Dataset records
--- START ---

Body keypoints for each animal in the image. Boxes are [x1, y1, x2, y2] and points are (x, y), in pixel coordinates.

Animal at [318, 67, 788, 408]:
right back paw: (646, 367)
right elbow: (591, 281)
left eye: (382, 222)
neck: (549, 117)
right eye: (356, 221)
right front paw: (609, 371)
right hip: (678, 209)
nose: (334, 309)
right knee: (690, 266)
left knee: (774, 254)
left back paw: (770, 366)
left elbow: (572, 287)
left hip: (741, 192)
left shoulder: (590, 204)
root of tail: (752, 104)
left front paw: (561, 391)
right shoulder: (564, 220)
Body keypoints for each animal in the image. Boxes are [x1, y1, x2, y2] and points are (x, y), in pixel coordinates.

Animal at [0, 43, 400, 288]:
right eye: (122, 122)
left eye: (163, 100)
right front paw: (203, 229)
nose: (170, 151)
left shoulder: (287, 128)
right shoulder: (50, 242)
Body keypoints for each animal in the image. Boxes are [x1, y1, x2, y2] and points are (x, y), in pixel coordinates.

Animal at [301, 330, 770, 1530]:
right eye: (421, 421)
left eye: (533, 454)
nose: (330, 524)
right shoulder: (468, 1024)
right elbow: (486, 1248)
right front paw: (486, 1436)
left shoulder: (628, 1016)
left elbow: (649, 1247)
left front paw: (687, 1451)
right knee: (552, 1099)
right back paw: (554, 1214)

--- END ---
--- START ---

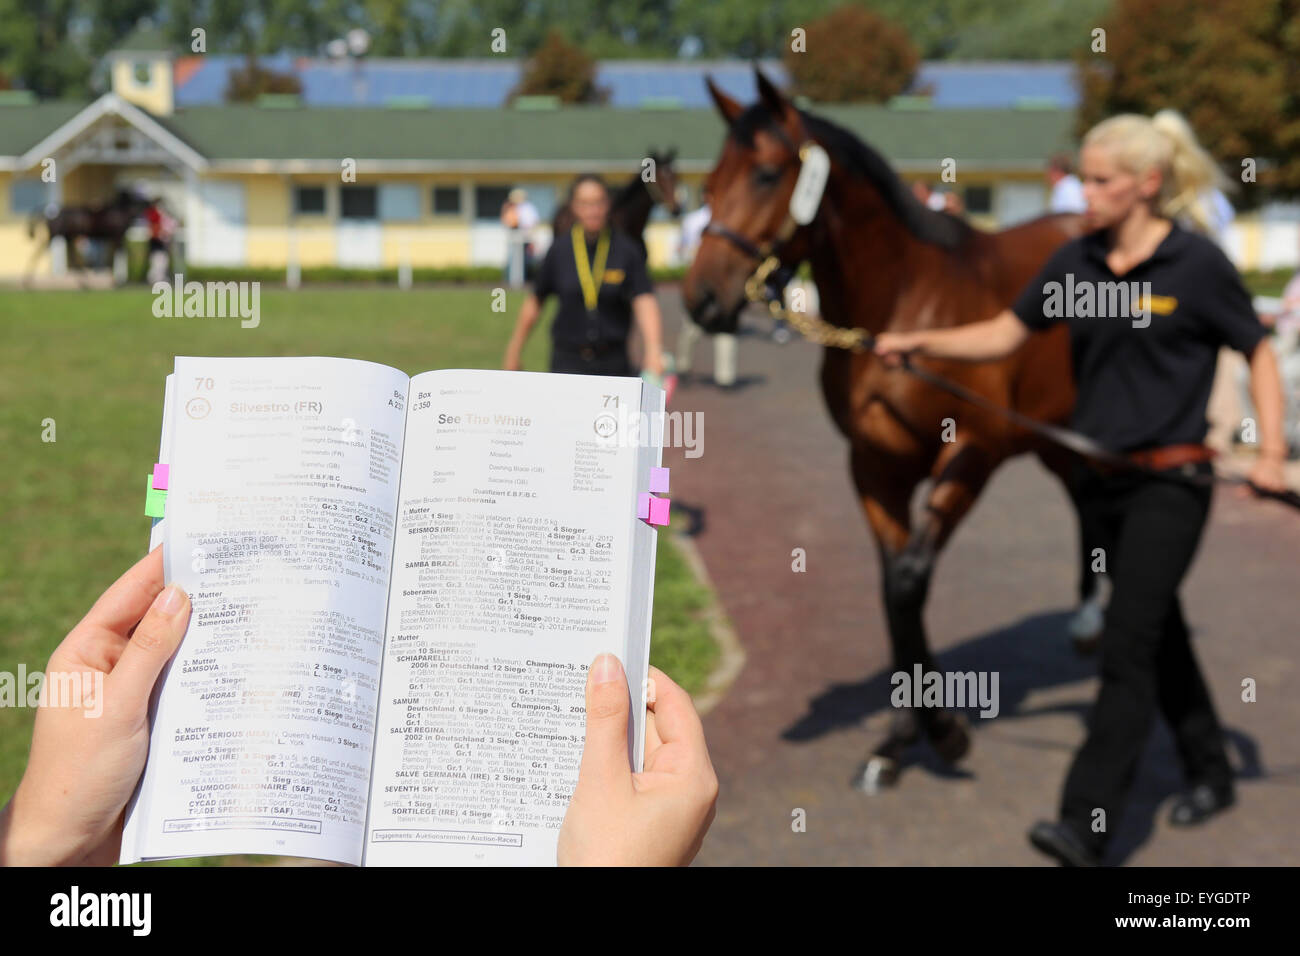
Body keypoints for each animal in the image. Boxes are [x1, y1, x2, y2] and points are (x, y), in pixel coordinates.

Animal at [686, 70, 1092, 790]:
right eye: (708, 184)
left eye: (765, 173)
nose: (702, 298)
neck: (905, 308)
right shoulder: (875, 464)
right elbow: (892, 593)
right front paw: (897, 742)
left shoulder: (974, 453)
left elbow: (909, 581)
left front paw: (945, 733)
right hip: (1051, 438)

--- END ---

Task requirements
All that should be written out is the stretch of lines above between the one holding "left eye: (382, 222)" and the one holding "right back paw: (554, 1214)", inclusive, exactly as given.

Output
left eye: (382, 222)
neck: (549, 117)
right eye: (356, 221)
right front paw: (609, 371)
right hip: (678, 209)
nose: (334, 309)
right knee: (690, 266)
left knee: (774, 254)
left back paw: (770, 366)
left elbow: (572, 287)
left hip: (741, 192)
left shoulder: (590, 204)
root of tail: (752, 104)
left front paw: (561, 391)
right shoulder: (564, 220)
Body keypoints for each animal in the image. Boxes are [x1, y1, x2, y2] and points are (x, y), in pixel coordinates.

Animal at [0, 43, 400, 288]:
right eye: (122, 122)
left eye: (163, 100)
right front paw: (203, 229)
nose: (170, 151)
left shoulder: (287, 128)
right shoulder: (50, 242)
Body keypoints for each animal in the image. Boxes are [x1, y1, x2, y2] and points are (x, y), in pixel coordinates.

Animal at [301, 330, 770, 1530]:
right eye: (421, 421)
left eye: (533, 454)
nose: (330, 524)
right shoulder: (468, 1024)
right elbow: (486, 1248)
right front paw: (486, 1436)
left shoulder: (628, 1016)
left elbow: (649, 1247)
left front paw: (687, 1451)
right knee: (552, 1099)
right back paw: (554, 1214)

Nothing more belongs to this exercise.